I’m so grateful for this NOLA Bound opportunity, it is the perfect way for me to have an introduction to a place I am unfamiliar with while getting to meet other like-minded people I probably wouldn’t have come across otherwise. This way I can engage better with people in my field who work for institutions and businesses I’m interested in, and not just wander aimlessly like a tourist. Whether I decide to become an artist working in New Orleans, to move my record label, to perhaps start a gallery or other project—that all remains to be seen. But at least this way, I can be better informed about any choices I make. I’m just going to try my best to sit back and take it all in!

posted: March 13, 2012

NOLAbound Applicant Details

In what city do you currently reside?

Cleveland, OH

What do you love the most about where you live?

Cleveland is sustainable as an arts city because you can actually afford to be an artist here. Between out cultural institutions (Cleveland Museum of Art, Severance Hall) and the amount of people starting their businesses, it feels like an arts residency rather than a city that drains you. Abandoned warehouses have been turned into studios, the food scene is booming, and because we have so many small businesses—rather than chains—it feels like everyone knows each other. The side of Cleveland Harvey Pekar chronicled is well and alive, but below the surface it’s a well kept secret for creatives, and there’s always something to do. I moved my record label from Los Angeles to Cleveland.

In what other cities have you lived?

Los Angeles, Boston

What is/was your favorite city and why?

Anyone who knows me is assured that I will find NOLA to be my new favorite city when I visit for the first time, but as far as places I’ve actually been to, I would have to say New York City. The support system and networking in every industry, the resources, and the fact that it can be as crazy or as mellow as you want it to be. Moscow is a close second.

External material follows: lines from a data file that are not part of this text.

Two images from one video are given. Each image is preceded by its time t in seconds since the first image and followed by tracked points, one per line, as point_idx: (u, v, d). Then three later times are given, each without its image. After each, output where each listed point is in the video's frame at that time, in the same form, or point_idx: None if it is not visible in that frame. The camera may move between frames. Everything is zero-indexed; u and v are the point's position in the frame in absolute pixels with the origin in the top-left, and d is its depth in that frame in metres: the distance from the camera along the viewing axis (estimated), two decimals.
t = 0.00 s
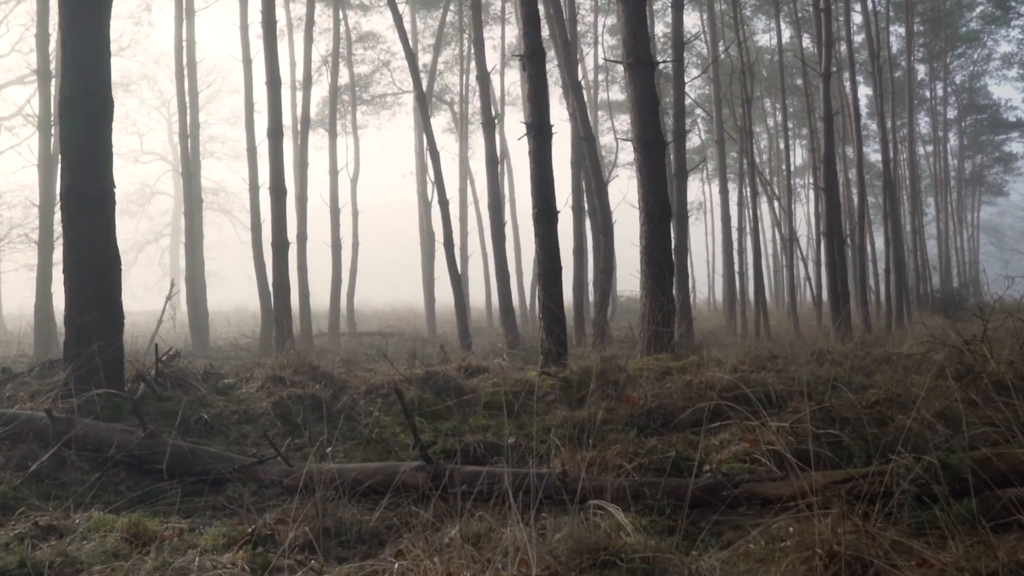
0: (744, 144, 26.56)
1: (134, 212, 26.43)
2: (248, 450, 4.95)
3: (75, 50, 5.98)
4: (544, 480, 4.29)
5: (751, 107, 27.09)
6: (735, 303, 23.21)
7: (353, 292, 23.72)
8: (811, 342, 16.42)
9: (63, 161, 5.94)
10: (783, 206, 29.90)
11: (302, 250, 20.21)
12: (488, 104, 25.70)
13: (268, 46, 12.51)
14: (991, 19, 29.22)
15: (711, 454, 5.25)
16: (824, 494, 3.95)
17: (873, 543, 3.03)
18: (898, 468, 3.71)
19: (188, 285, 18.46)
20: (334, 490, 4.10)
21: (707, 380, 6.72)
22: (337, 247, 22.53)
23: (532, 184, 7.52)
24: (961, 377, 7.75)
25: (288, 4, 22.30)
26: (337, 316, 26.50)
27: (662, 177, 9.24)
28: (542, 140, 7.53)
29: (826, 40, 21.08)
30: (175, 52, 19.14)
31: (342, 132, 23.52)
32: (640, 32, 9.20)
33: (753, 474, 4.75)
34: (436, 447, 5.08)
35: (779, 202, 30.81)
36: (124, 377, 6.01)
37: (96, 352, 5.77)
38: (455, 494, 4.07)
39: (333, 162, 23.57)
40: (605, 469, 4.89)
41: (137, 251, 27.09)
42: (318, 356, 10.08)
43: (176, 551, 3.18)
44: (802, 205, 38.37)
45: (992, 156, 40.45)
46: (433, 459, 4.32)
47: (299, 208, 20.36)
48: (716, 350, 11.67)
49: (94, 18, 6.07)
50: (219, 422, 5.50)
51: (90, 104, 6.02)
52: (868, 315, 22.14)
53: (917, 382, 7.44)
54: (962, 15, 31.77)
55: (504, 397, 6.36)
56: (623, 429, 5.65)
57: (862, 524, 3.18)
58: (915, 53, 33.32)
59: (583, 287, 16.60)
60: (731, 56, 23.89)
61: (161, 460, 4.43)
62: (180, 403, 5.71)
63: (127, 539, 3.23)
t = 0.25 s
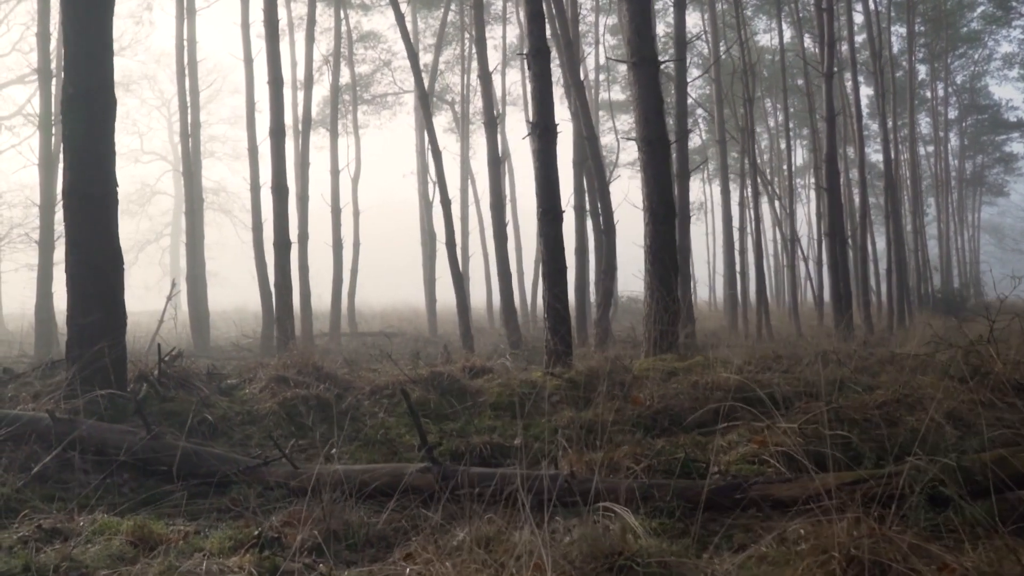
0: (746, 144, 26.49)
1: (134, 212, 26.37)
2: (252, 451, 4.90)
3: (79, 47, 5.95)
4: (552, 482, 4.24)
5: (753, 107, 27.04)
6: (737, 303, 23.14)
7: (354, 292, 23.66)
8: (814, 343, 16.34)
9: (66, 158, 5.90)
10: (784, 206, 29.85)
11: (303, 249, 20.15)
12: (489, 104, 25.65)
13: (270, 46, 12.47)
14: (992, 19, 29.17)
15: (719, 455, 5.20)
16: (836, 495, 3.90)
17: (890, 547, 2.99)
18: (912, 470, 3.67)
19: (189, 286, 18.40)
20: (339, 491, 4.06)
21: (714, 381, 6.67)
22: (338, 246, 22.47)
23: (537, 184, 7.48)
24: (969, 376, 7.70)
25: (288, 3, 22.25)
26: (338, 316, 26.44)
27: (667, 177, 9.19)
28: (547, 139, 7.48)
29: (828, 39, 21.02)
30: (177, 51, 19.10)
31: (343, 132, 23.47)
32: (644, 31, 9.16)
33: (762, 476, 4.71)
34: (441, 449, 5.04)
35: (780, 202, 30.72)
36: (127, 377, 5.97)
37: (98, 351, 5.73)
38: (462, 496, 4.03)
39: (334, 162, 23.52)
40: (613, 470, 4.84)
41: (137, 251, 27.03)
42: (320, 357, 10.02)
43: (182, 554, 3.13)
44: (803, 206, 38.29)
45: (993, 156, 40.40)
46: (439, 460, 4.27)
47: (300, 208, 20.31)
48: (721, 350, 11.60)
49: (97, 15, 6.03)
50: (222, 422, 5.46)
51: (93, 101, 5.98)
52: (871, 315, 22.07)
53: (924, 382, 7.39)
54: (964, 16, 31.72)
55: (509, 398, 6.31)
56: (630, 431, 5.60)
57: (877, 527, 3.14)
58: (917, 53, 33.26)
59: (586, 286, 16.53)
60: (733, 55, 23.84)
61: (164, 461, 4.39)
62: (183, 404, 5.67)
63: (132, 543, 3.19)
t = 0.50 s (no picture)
0: (748, 144, 26.45)
1: (135, 212, 26.32)
2: (258, 453, 4.85)
3: (82, 44, 5.89)
4: (562, 484, 4.19)
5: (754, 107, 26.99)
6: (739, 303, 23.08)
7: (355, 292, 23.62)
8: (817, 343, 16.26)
9: (69, 156, 5.84)
10: (785, 207, 29.82)
11: (304, 249, 20.09)
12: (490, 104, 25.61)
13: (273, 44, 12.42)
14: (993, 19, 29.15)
15: (728, 456, 5.15)
16: (851, 498, 3.86)
17: (912, 552, 2.95)
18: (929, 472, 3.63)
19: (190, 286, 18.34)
20: (346, 493, 4.01)
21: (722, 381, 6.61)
22: (339, 246, 22.42)
23: (543, 183, 7.43)
24: (978, 377, 7.64)
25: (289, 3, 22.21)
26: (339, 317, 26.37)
27: (672, 177, 9.14)
28: (552, 138, 7.43)
29: (830, 38, 20.98)
30: (178, 51, 19.07)
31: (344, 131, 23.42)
32: (649, 30, 9.10)
33: (773, 478, 4.66)
34: (448, 450, 4.99)
35: (781, 202, 30.65)
36: (130, 378, 5.92)
37: (101, 352, 5.68)
38: (472, 499, 3.98)
39: (335, 162, 23.47)
40: (622, 472, 4.79)
41: (138, 251, 26.98)
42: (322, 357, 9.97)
43: (189, 559, 3.08)
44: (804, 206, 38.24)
45: (994, 156, 40.36)
46: (447, 462, 4.22)
47: (301, 208, 20.27)
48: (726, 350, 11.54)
49: (99, 12, 5.97)
50: (225, 424, 5.40)
51: (95, 98, 5.92)
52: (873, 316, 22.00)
53: (933, 382, 7.33)
54: (964, 16, 31.69)
55: (515, 398, 6.26)
56: (638, 432, 5.55)
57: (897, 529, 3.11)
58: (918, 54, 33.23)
59: (588, 286, 16.47)
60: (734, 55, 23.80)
61: (169, 463, 4.33)
62: (187, 405, 5.61)
63: (138, 547, 3.14)
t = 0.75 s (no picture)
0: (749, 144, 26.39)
1: (135, 212, 26.27)
2: (263, 454, 4.80)
3: (84, 42, 5.84)
4: (570, 485, 4.15)
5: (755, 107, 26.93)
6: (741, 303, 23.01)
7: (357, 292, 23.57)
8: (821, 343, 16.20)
9: (72, 156, 5.80)
10: (787, 207, 29.77)
11: (306, 249, 20.03)
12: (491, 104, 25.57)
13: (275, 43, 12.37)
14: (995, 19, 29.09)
15: (737, 457, 5.10)
16: (864, 500, 3.82)
17: (932, 556, 2.91)
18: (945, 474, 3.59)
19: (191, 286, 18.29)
20: (353, 495, 3.96)
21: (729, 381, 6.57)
22: (340, 246, 22.36)
23: (548, 182, 7.38)
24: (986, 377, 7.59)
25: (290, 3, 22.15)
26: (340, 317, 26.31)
27: (676, 177, 9.08)
28: (557, 137, 7.38)
29: (832, 37, 20.94)
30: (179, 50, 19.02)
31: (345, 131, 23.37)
32: (654, 28, 9.04)
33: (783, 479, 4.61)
34: (455, 452, 4.94)
35: (782, 201, 30.60)
36: (133, 380, 5.87)
37: (104, 353, 5.63)
38: (480, 501, 3.94)
39: (336, 162, 23.41)
40: (630, 473, 4.74)
41: (138, 251, 26.93)
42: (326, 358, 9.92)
43: (196, 563, 3.04)
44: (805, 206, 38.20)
45: (995, 156, 40.28)
46: (454, 464, 4.17)
47: (302, 208, 20.22)
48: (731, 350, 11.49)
49: (102, 10, 5.92)
50: (229, 425, 5.35)
51: (98, 97, 5.87)
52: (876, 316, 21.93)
53: (941, 382, 7.28)
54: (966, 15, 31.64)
55: (521, 399, 6.21)
56: (645, 432, 5.51)
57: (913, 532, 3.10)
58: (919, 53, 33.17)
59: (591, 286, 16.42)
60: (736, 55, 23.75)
61: (173, 465, 4.29)
62: (191, 406, 5.57)
63: (144, 551, 3.09)
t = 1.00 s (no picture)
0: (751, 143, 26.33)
1: (135, 212, 26.20)
2: (269, 456, 4.75)
3: (87, 39, 5.79)
4: (581, 487, 4.09)
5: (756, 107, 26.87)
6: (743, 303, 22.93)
7: (359, 292, 23.52)
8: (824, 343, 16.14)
9: (75, 154, 5.74)
10: (788, 207, 29.72)
11: (307, 249, 19.97)
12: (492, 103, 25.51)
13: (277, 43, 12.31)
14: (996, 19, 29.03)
15: (747, 458, 5.05)
16: (881, 502, 3.77)
17: (957, 561, 2.87)
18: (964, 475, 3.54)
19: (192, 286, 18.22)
20: (361, 498, 3.90)
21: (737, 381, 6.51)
22: (341, 246, 22.30)
23: (554, 181, 7.32)
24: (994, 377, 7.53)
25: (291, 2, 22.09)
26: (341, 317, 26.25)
27: (682, 176, 9.02)
28: (564, 135, 7.32)
29: (835, 37, 20.88)
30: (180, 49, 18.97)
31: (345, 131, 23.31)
32: (659, 27, 8.98)
33: (795, 480, 4.56)
34: (463, 453, 4.89)
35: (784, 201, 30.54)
36: (136, 381, 5.81)
37: (108, 354, 5.58)
38: (490, 503, 3.88)
39: (337, 161, 23.35)
40: (641, 475, 4.68)
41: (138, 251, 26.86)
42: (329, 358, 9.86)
43: (203, 567, 2.99)
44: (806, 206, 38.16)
45: (996, 156, 40.22)
46: (463, 465, 4.12)
47: (303, 208, 20.17)
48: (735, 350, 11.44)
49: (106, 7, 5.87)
50: (234, 426, 5.29)
51: (101, 95, 5.81)
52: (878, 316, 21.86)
53: (949, 382, 7.22)
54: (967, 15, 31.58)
55: (528, 400, 6.16)
56: (653, 433, 5.45)
57: (934, 536, 3.06)
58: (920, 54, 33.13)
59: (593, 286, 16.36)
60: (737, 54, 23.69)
61: (179, 466, 4.23)
62: (195, 407, 5.51)
63: (150, 555, 3.04)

What do you hope to gain from NOLAbound?

I hope this experience will help educate me on whether or not it would be beneficial for my art career to become a resident, to move my business to NOLA, as well as start a new one. I nearly lost my life to cancer last year, and this has pushed me to go out on a limb and live a little more; to immerse myself in other cultures, and experience all I can outside my comfort zone. I’d like to get involved with the arts community and various cultural/business leaders, to see how far things have come since Katrina, what has or has not turned around, and use that as a case study to present to other cities that have fallen on hard times but drag their feet when it comes to potential. Cities that rise from disaster always interest me, but this isn’t any normal city to begin with!

What is your overall opinion of New Orleans?

I have been told by everyone, that for me, it would be a perfect fit. They can never articulate why this is the case, but between the history, the art, the mixing of so many cultures, and the unique nature of the place, it seems they’re probably right. I’m a bit of a history nerd, but I’m also interested in that it seems like no where else of earth. “The weird is normal” I am told, and frankly, I’d like to have some more weirdness in my life. It seems the residents of NOLA take their food *very* seriously, too.

Single most important issue facing New Orleans?

Like any city, I don’t think there is one issue. The economic development, infrastructure, and crime would be at the top of the list, not to mention the management style of city governments. New Orleans should be livable for everyone, not just the tourists.